Site visitors from the west coast of Canada and the U.S. are likely to see marketing messages emphasizing coast-to-coast fast shipping options, he says; shoppers closer to the company's nearly 40 retail locations in the province of Ontario tend to see content related to the retailer's stores.
As retailers use geo-targeting to promote products based on the weather, or to display local store promotions to site visitors near those bricks-and-mortar locations, they are becoming more sophisticated about the relative importance of geographic location compared with other information that the retailer may know about a customer. That is illustrated by the geo-targeting effort undertaken in recent months by a U.S.-based women's apparel e-retailer that also operates a chain of stores. The retailer's senior e-commerce analyst agreed to talk about the geo-targeting campaign as long as the company remained anonymous; she said the initiative is important enough that it will consume a significant part of her time during the coming year.
The apparel retailer is taking the expected first steps: Its e-commerce site displays a link near the top of its home page to the retail store nearest the site visitor's location—especially important in light of the chain's store-expansion plans. The site also promotes clothes based on weather and season—such as emphasizing warm weather apparel to Northern consumers nearing the end of their long winter hibernations, as determined, again, by I.P. addresses. That data will also help the retailer to promote merchandise specific to the store nearest the online shopper's location.
All of that will require a steady stream of product information flowing into the web servers of the retailer's marketing vendor, and constant testing that geo-targeted offers are producing worthwhile returns.
At the same time, the retailer wants to be sure that geo-targeting does not undermine another personalization program it has in place that tracks a shopper's online browsing and buying behavior with cookies that are placed into the shopper's browser. The personalization based on previous buying behavior will take precedence over making offers based on geography, the retail analyst says.
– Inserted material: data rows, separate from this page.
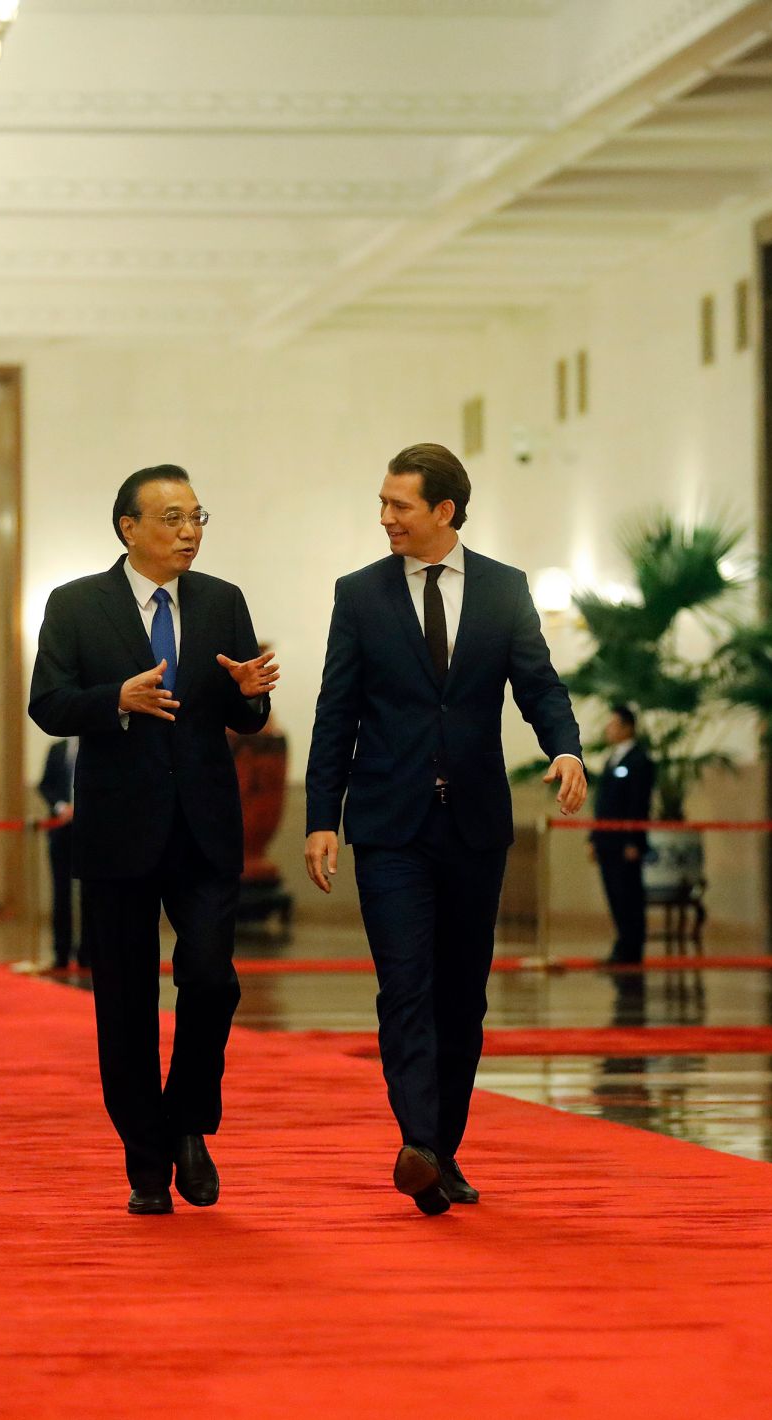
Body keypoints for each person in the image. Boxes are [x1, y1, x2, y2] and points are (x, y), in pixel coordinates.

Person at [304, 442, 586, 1216]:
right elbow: (337, 713)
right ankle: (420, 1140)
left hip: (474, 826)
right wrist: (320, 818)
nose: (385, 517)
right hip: (389, 826)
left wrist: (564, 747)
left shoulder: (503, 590)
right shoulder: (359, 595)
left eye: (400, 505)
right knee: (406, 983)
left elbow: (538, 683)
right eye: (383, 503)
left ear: (444, 512)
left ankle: (441, 1152)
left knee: (463, 997)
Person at [28, 464, 279, 1217]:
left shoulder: (222, 600)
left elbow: (246, 721)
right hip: (116, 832)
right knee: (126, 1005)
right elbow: (48, 703)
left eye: (197, 516)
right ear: (128, 528)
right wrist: (115, 699)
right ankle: (145, 1155)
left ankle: (189, 1122)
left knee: (211, 978)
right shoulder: (76, 605)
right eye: (171, 518)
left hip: (205, 825)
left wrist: (251, 694)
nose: (188, 532)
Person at [591, 704, 655, 966]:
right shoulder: (612, 759)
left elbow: (637, 804)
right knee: (615, 895)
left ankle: (632, 947)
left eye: (613, 724)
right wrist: (594, 838)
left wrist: (632, 840)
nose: (608, 729)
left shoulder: (640, 761)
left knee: (629, 895)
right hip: (607, 841)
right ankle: (622, 944)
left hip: (625, 842)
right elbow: (603, 803)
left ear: (627, 728)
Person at [37, 737, 81, 970]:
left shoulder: (95, 746)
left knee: (90, 895)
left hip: (90, 831)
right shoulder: (57, 750)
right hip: (61, 830)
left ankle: (88, 953)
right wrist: (62, 807)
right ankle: (61, 951)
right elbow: (44, 785)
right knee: (60, 892)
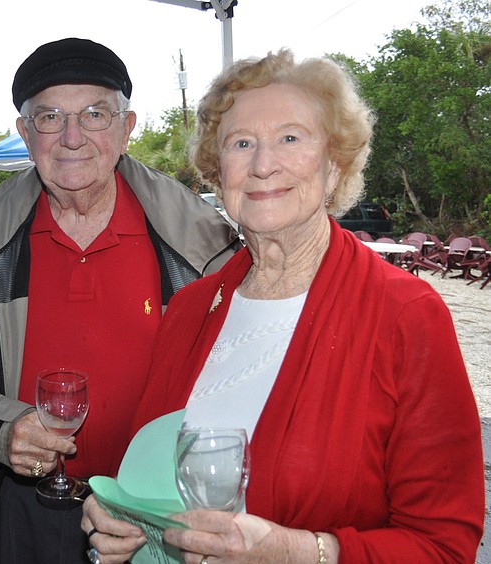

For instance, the retailer will have to create rules so that a customer located in Minnesota who tends to buy a lot of beach and cruise wear—maybe she is affluent enough to enjoy frequent Caribbean vacations—is shown more offers for that type of apparel instead of the heavy winter clothing that the retailer might present her based solely on her I.P. address. "Where money is spent says more than location," the analyst says. The I.P. address, meanwhile, might prove itself more valuable in tailoring offers to the relatively new site visitor, one without a purchase history or who regularly clears her cookies from her web browser, taking away that valuable data from the retailer.
Unlike in real estate, location is not always critical in retailing. But it's an important piece of customer information often enough to make geo-targeting a useful tool for online retailers in many situations.